At least one of the five pension plans is weighing whether to sell stakes managed by Clayton, Dubilier & Rice and Silver Lake Management, said the people, who requested anonymity because investment decisions are confidential. Details about which holdings would be sold and what price would be acceptable are still being worked out, they said.
U.S. pension plans have been severing ties with asset managers through so-called secondary sales of private equity stakes to free up money for new investments and improve returns. New York, which had 108 private equity managers as of June 2010, is among investors seeking to concentrate bets with a smaller number of better-performing managers. Private equity accounted for about 6% of the $122.4 billion in assets for New York's pension funds as of April 30.

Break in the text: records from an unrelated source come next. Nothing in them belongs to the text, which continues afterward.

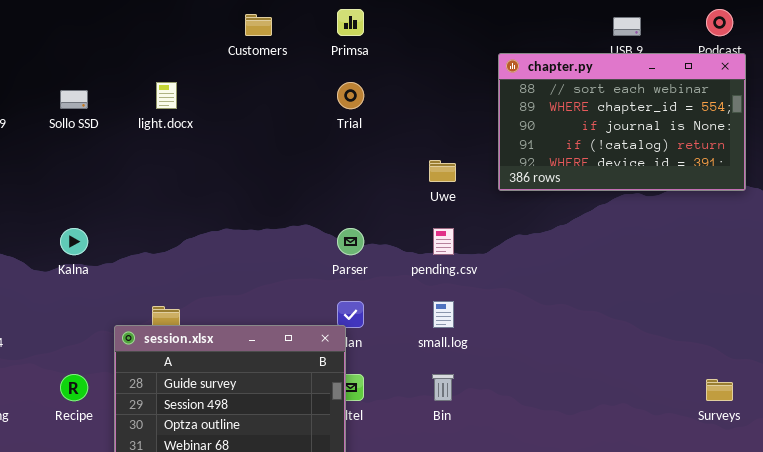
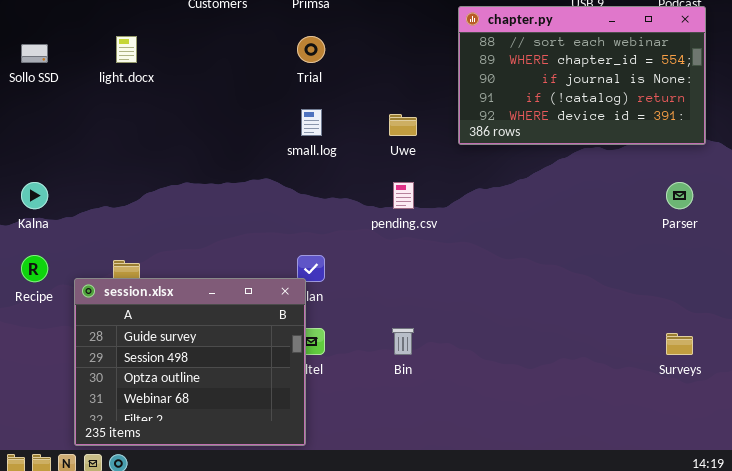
Parser: [337,228,364,255] -> [666,182,693,209], moved
small.log: [433,301,454,328] -> [301,109,322,136], moved
Recipe: [60,374,88,401] -> [21,255,48,282], moved

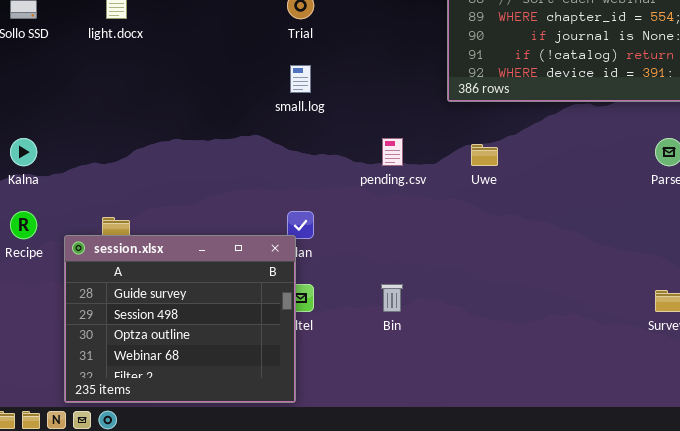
Uwe: [389,114,417,136] -> [471,144,498,166], moved

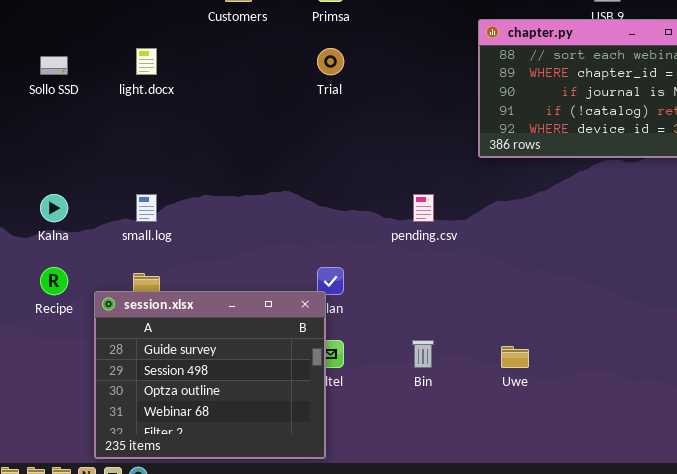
small.log: [290,65,311,93] -> [136,194,157,222], moved
Uwe: [471,144,498,166] -> [501,346,529,368], moved

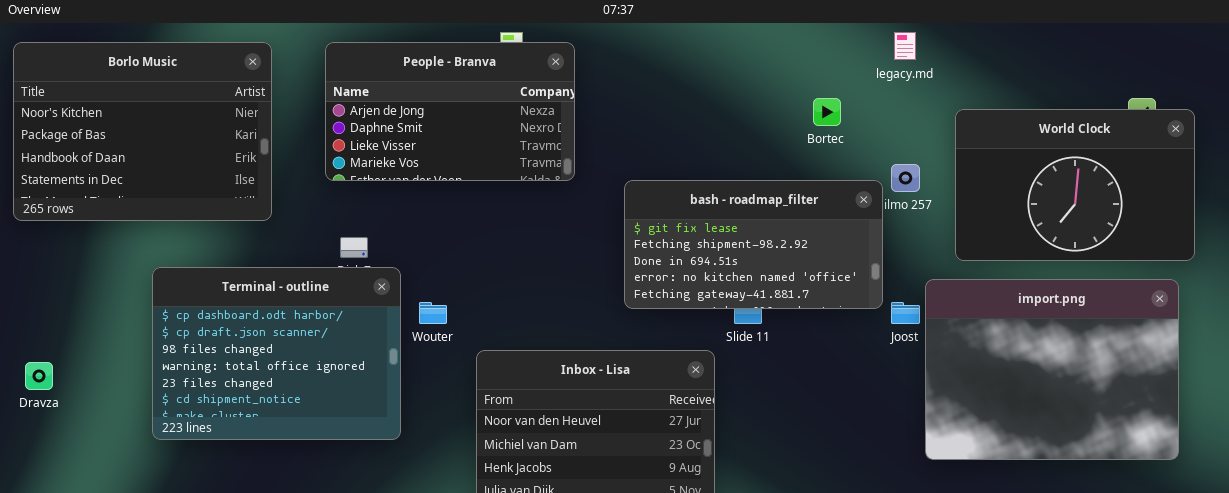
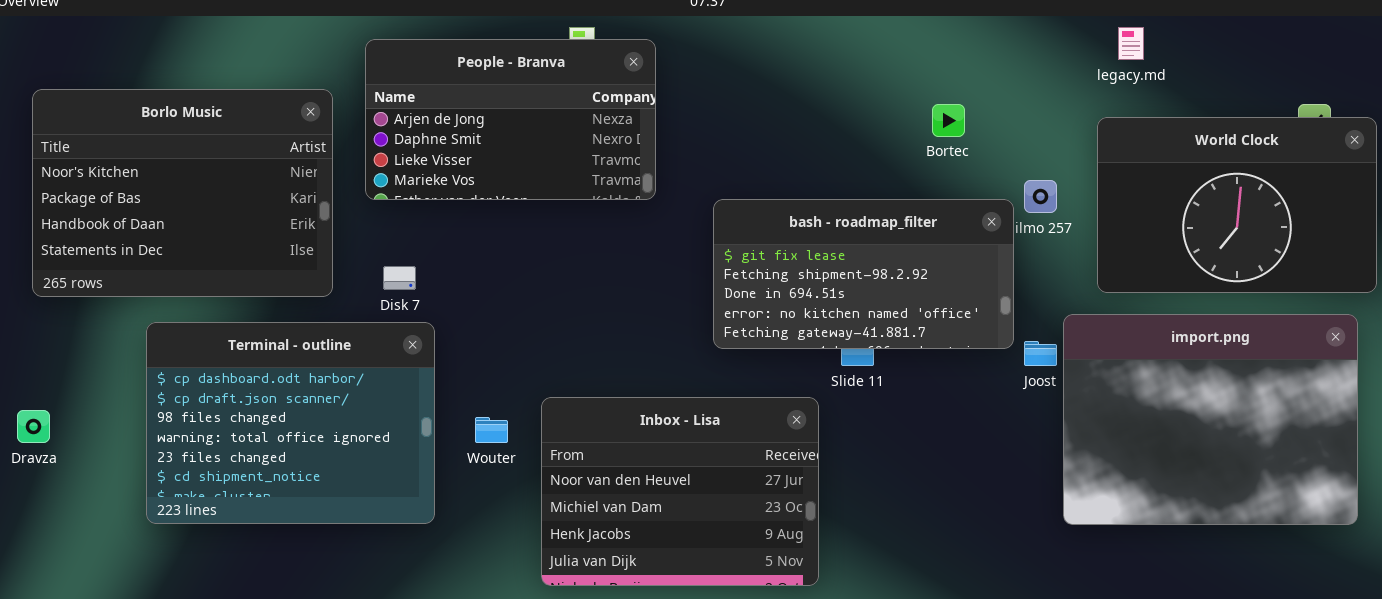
legacy.md: [894,32,916,60] -> [1118,27,1144,60], moved
Borlo Music: [13,42,272,221] -> [32,89,333,297], moved
Terminal - outline: [152,267,401,440] -> [146,322,435,524], moved
Wouter: [419,302,447,324] -> [475,417,508,443], moved

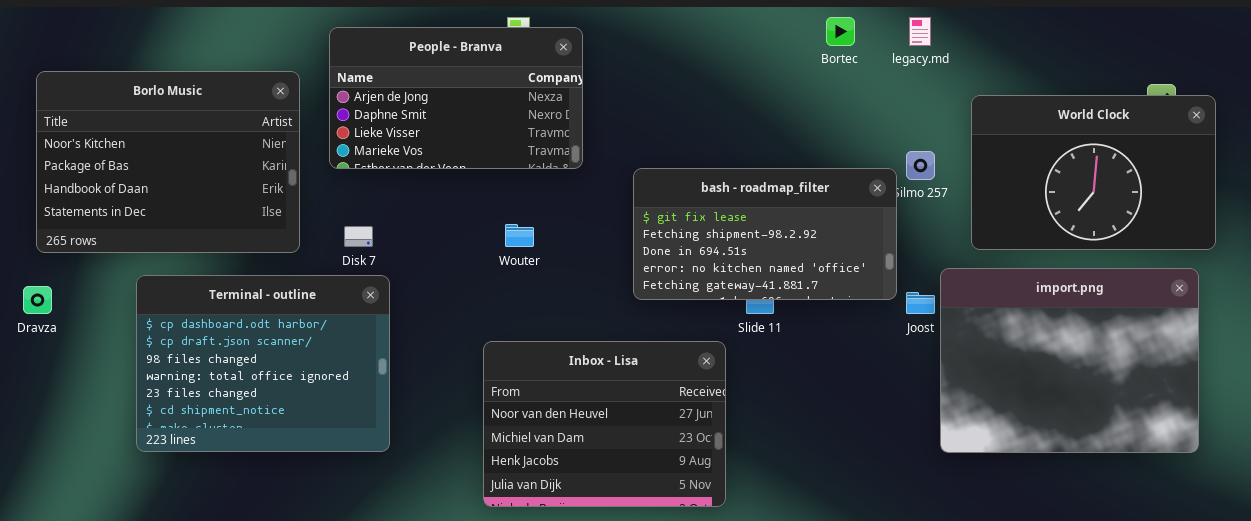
legacy.md: [1118,27,1144,60] -> [909,17,931,46], moved
Bortec: [932,104,965,137] -> [826,17,855,46], moved
Dravza: [17,410,50,443] -> [23,286,52,314], moved
Wouter: [475,417,508,443] -> [505,224,534,247], moved

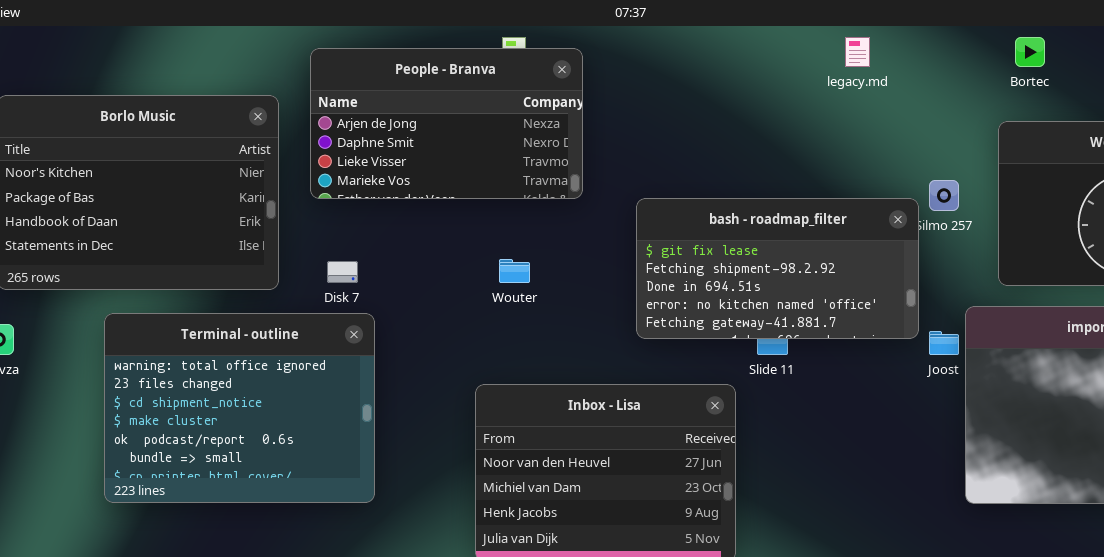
Bortec: [826,17,855,46] -> [1015,37,1045,67], moved
legacy.md: [909,17,931,46] -> [845,37,870,67], moved
Terminal - outline: [136,275,390,452] -> [104,313,375,503], scrolled down 3 rows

“It was taboo for pensions to sell funds, but now they're using a secondary sale as a portfolio-management tool,” said Brian Talbot, head of Neuberger Berman Group's secondaries team. “Pensions are invested in hundreds of funds, which has become a huge administrative burden that many of them have decided they can't manage efficiently.”
In the secondary market, investors trade stakes in private equity funds originally sold by buyout and venture capital firms. New York is hoping to capitalize on the growth of secondary sales and take advantage of record amounts raised to purchase previously owned private equity holdings.
Overall, the city's funds gained more than 20% in fiscal 2010, the most in 13 years, which Comptroller John Liu attributed to the hiring of new asset managers, and improved stock and bond markets.
Mike Loughran, a spokesman for Mr. Liu, Thomas Franco, a spokesman for Clayton Dubilier, and Silver Lake's Gordon Goldstein declined to comment.